En pleine guerre : l'inflation au plus bas
En juillet, l'indice des prix à la consommation a augmenté de 0,3 %, ramenant l'inflation annuelle à 1,5 %, son niveau le plus bas depuis mai 2021. L'économie israélienne fait preuve de résilience sans générer d'inflation malgré la guerre.

Conformément aux attentes du marché, l'indice du mois de juillet a augmenté de 0,3 %, ramenant l'inflation annuelle à seulement 1,5 %, le taux le plus bas depuis mai 2021. En un an seulement, l'inflation a été réduite de moitié : en juillet 2025, elle s'élevait à 3,1 %, au-dessus de la limite supérieure de l'objectif de stabilité des prix fixé par le gouvernement (un taux annuel de 1 % à 3 %), et elle est désormais plus proche de sa limite inférieure. Il convient de rappeler que la désinflation de l'économie se produit dans un pays en guerre.
La littérature économique récente lie presque automatiquement les guerres à l'inflation : atteinte à l'offre, bond des dépenses publiques, dépréciation de la monnaie et prime de risque qui se répercute sur les prix. En Israël, les trois premiers canaux ont été bloqués. Le niveau des CDS à 5 ans (qui indique le degré de risque de remboursement de la dette) se situe à 56 points (4 points au-dessus du niveau de la veille de la catastrophe d'octobre), le dollar est en dessous de 3 shekels, le gaz local déconnecte l'indice des chocs énergétiques mondiaux sur fond de guerre avec l'Iran, et les derniers mois ont été relativement calmes sur le front militaire. Le résultat est une guerre qui ne génère pas d'inflation, ce qui constitue une exception au modèle international.
La hausse de l'indice en juillet s'explique presque entièrement par un seul poste : les dépenses liées aux voyages à l'étranger et aux vols intérieurs, qui ont augmenté de 7,5 % et ont contribué à hauteur de 0,32 point de pourcentage à l'indice, soit plus que la hausse globale. Le poste « hôtellerie, vacances et voyages » a ajouté 4,1 % supplémentaires, comme chaque mois de juillet, en raison du début des grandes vacances. Il s'agit principalement de la saisonnalité des vacances d'été, et moins d'une tendance. Hors saisonnalité, l'indice n'a augmenté que de 0,1 %. La pression inflationniste se situe dans le secteur des services, et non dans les biens échangeables. La politique conservatrice de la Banque d'Israël a porté ses fruits. Selon un calcul de J.P. Morgan, au moins la moitié des 115 postes de l'indice ont baissé en juillet : la médiane était de moins 0,1 % en termes annuels.

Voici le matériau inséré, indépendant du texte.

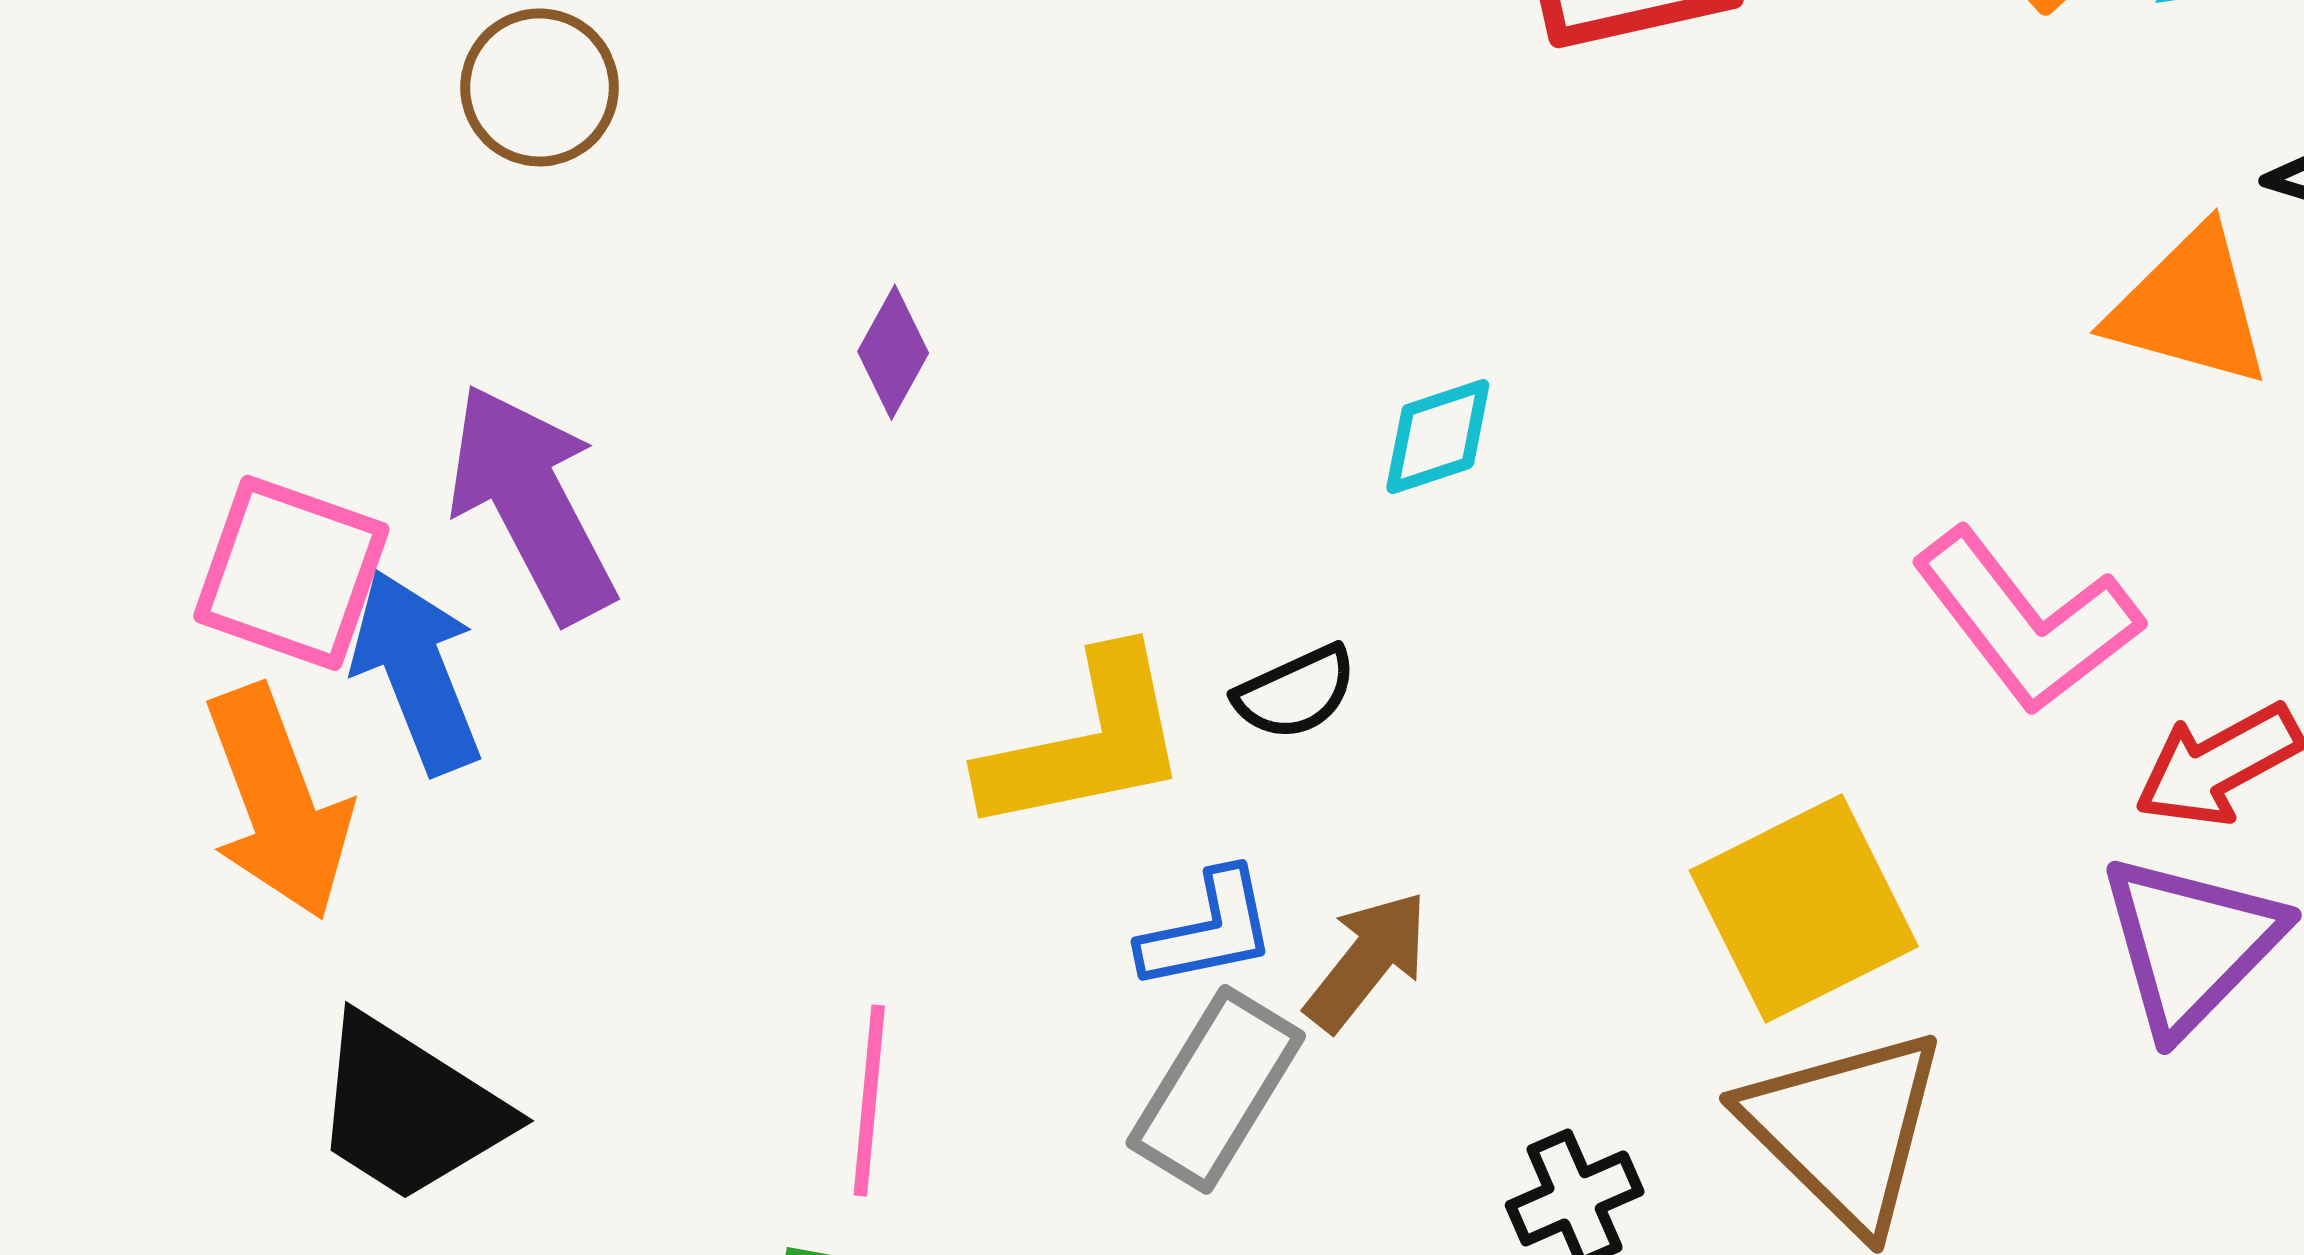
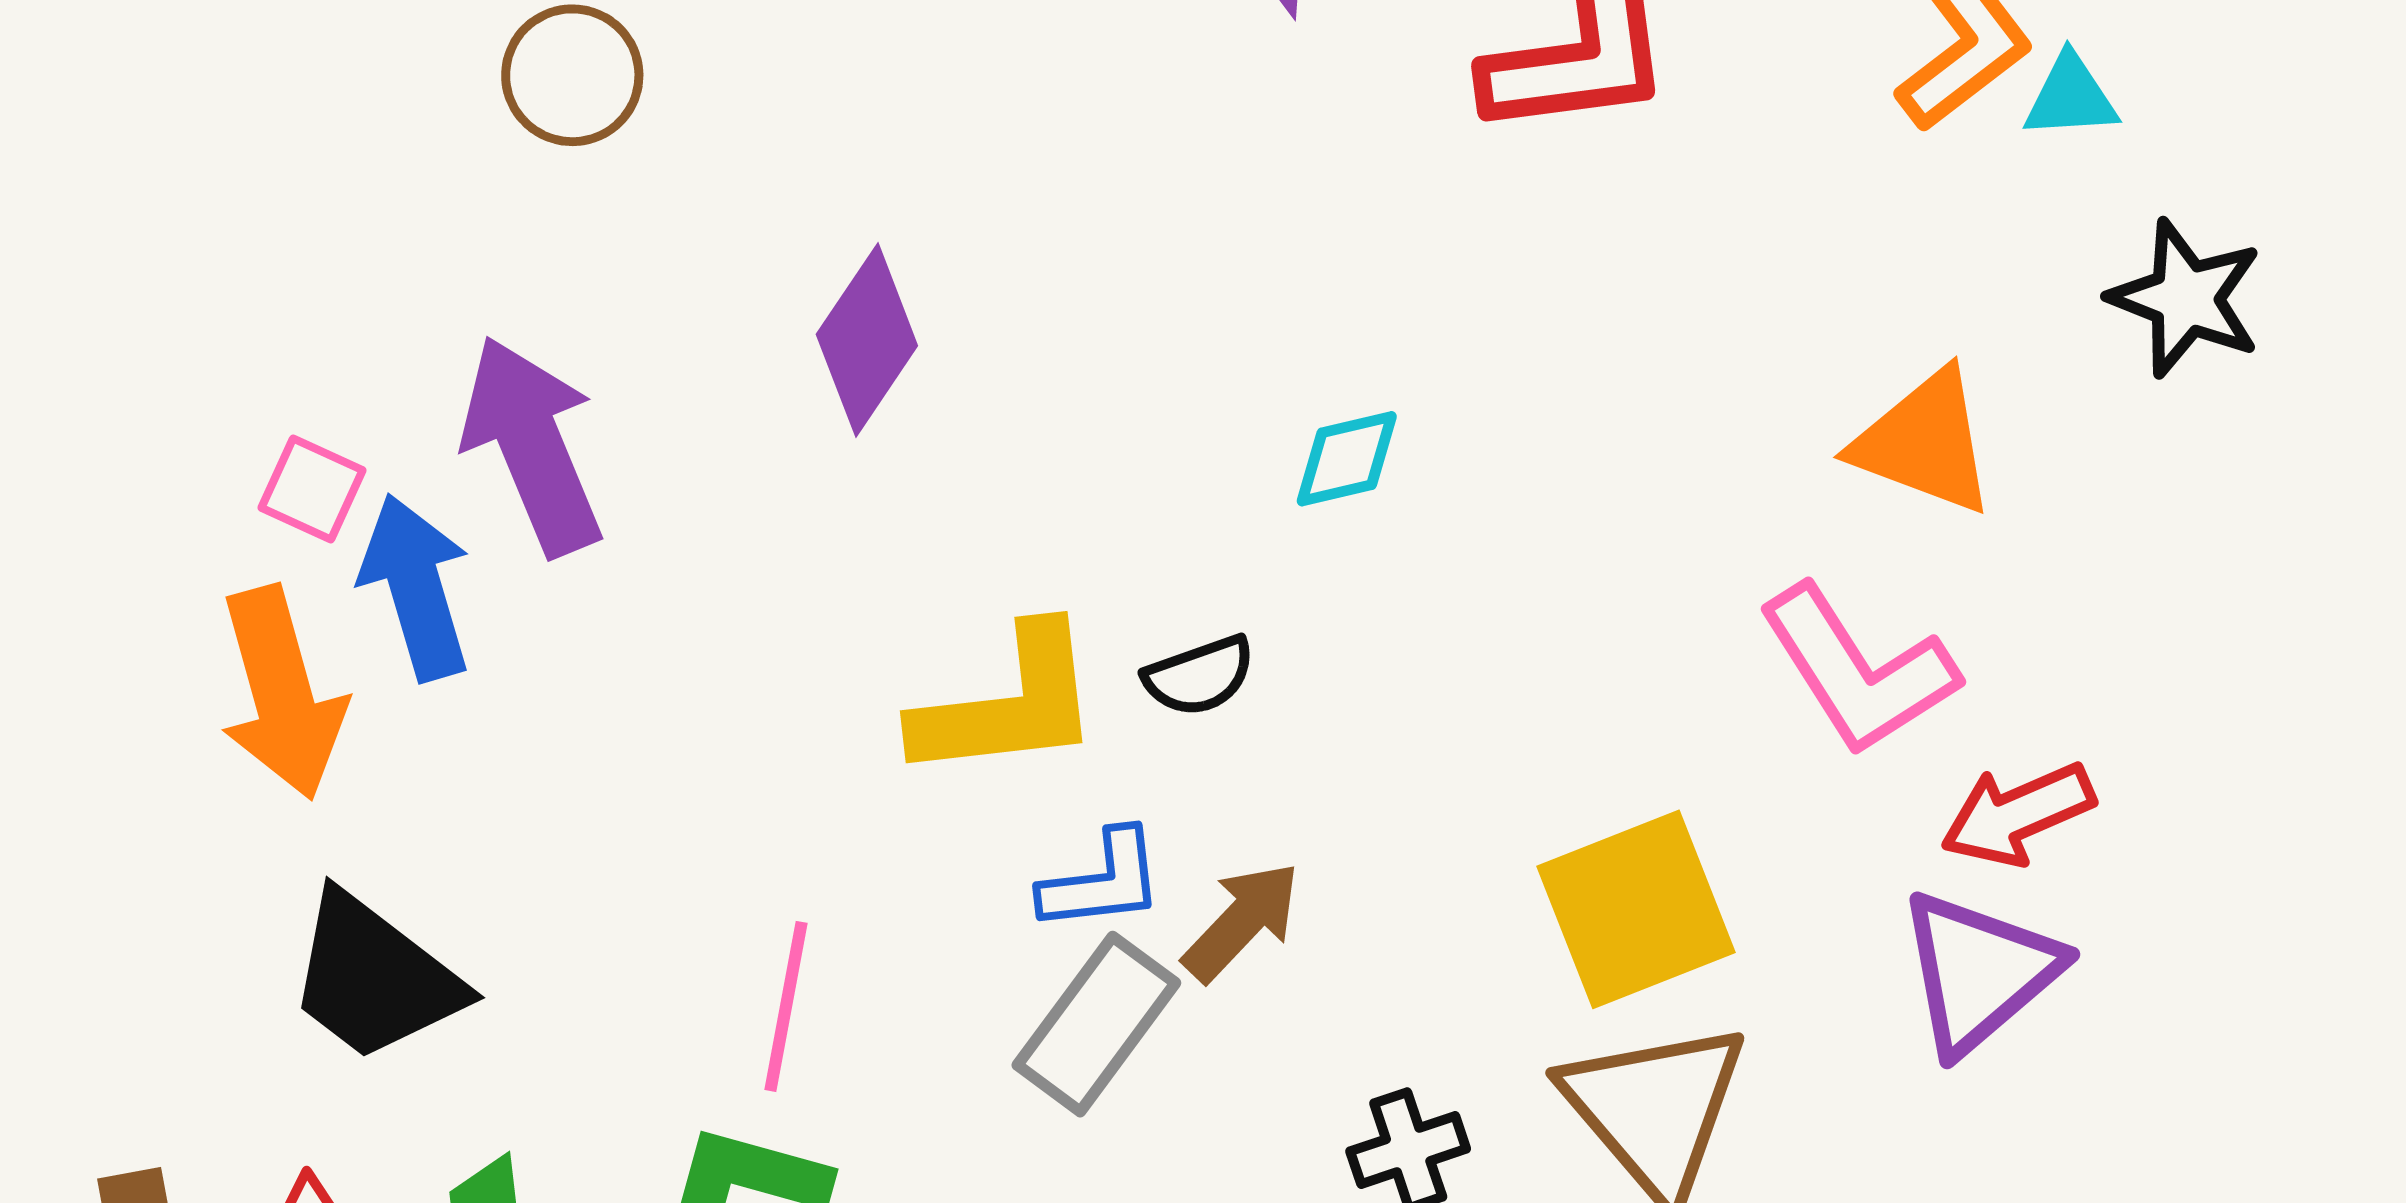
orange triangle: (2190, 307) -> (1924, 442), moved
purple diamond: (893, 352) -> (867, 340), size x1.6
pink square: (291, 573) -> (312, 489), size x0.6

Les prix des produits alimentaires sont restés inchangés, les meubles et équipements ménagers ont baissé de 0,7 %. En revanche, plusieurs postes de services continuent de renchérir : le poste « culture et divertissement » a augmenté de 1,1 %, les « hôtels et pensions » de 4,5 %, les « services de transport » de 2 % et les « autres dépenses de logement » (impôts, courtage, rédaction de contrats et assurance) de 2,1 %. En d'autres termes, l'inflation n'a pas été vaincue : les services sont la composante « collante », celle qui est influencée par les salaires et non par les prix à l'importation. Et bien sûr le logement, qui a augmenté de 0,7 % sur le mois (à la fois les loyers et les services de logement occupés par les propriétaires). Dans les contrats de location renouvelés, une hausse annuelle de 2,6 % a été enregistrée, et de 4,7 % pour les appartements ayant changé de locataire. Le chiffre qui résume l'histoire se trouve dans une autre ligne du communiqué du Bureau central des statistiques : l'indice hors logement n'a augmenté que de 0,6 % au cours de la dernière année.
Le gouverneur Amir Yaron et ses collègues de la Banque d'Israël peuvent pousser un soupir de soulagement : la politique conservatrice a porté ses fruits. La Banque d'Israël, contrairement à beaucoup d'autres banques centrales, dispose d'une marge de manœuvre large et rare. Le taux d'intérêt se situe désormais à 3,5 % après trois baisses cette année — en janvier, mai et juillet — et les prévisions du département de recherche de juillet tablent sur une inflation de 1,8 % en 2026 et 2027 et un taux d'intérêt de 3 % dans un an. Aux États-Unis, à titre de comparaison, l'inflation en juillet était de 3,4 % et la Fed n'a pas modifié ses taux depuis cinq décisions. Il s'agit en fait du dernier relevé d'inflation avant la prochaine décision monétaire dans environ deux semaines, et les données permettent à la Banque d'Israël de continuer à avancer d'un pas supplémentaire avec l'assouplissement monétaire et la baisse des taux d'intérêt.